• Exercise brief
Reproduce the material from its start up to and including the line with "இவ்வளவுக்கும்", swapping "Transcribe" for "Write out" and leaving all else unchanged. Omit the pictures from your answer.

• Dataset records
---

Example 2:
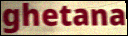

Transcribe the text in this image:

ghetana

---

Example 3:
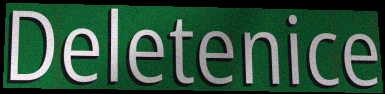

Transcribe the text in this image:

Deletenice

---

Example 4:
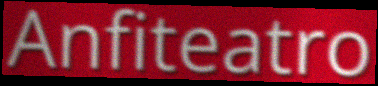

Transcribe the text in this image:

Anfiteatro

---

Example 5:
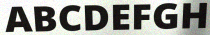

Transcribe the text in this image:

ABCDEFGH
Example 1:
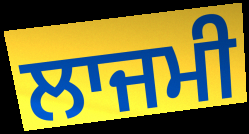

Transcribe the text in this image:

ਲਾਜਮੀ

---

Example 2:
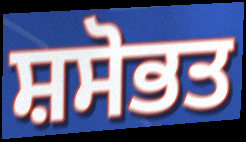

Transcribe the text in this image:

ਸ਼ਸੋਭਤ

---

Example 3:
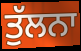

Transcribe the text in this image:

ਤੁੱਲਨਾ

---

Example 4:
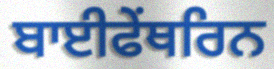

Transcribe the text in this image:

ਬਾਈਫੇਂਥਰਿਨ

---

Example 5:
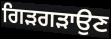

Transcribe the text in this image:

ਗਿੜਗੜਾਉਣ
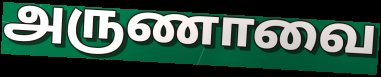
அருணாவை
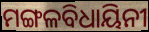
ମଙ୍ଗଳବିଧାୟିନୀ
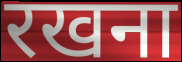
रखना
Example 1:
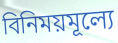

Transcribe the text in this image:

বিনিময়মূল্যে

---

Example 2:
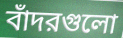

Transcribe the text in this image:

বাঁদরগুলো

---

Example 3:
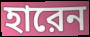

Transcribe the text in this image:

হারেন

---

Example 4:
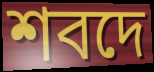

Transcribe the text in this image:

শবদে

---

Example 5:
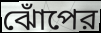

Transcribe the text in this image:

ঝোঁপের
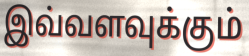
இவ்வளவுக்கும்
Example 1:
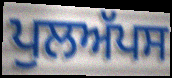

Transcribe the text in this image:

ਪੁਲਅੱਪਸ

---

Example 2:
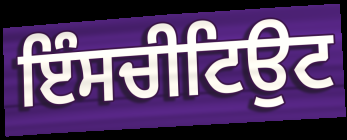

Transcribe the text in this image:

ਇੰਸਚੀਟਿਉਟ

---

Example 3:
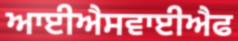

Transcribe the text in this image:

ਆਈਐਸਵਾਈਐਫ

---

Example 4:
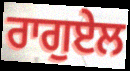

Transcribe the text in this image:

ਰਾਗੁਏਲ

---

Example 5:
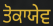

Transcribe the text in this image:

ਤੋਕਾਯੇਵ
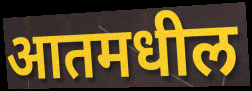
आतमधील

• The response
---

Example 2:

Write out the text in this image:

ghetana

---

Example 3:

Write out the text in this image:

Deletenice

---

Example 4:

Write out the text in this image:

Anfiteatro

---

Example 5:

Write out the text in this image:

ABCDEFGH
Example 1:

Write out the text in this image:

ਲਾਜਮੀ

---

Example 2:

Write out the text in this image:

ਸ਼ਸੋਭਤ

---

Example 3:

Write out the text in this image:

ਤੁੱਲਨਾ

---

Example 4:

Write out the text in this image:

ਬਾਈਫੇਂਥਰਿਨ

---

Example 5:

Write out the text in this image:

ਗਿੜਗੜਾਉਣ
அருணாவை
ମଙ୍ଗଳବିଧାୟିନୀ
रखना
Example 1:

Write out the text in this image:

বিনিময়মূল্যে

---

Example 2:

Write out the text in this image:

বাঁদরগুলো

---

Example 3:

Write out the text in this image:

হারেন

---

Example 4:

Write out the text in this image:

শবদে

---

Example 5:

Write out the text in this image:

ঝোঁপের
இவ்வளவுக்கும்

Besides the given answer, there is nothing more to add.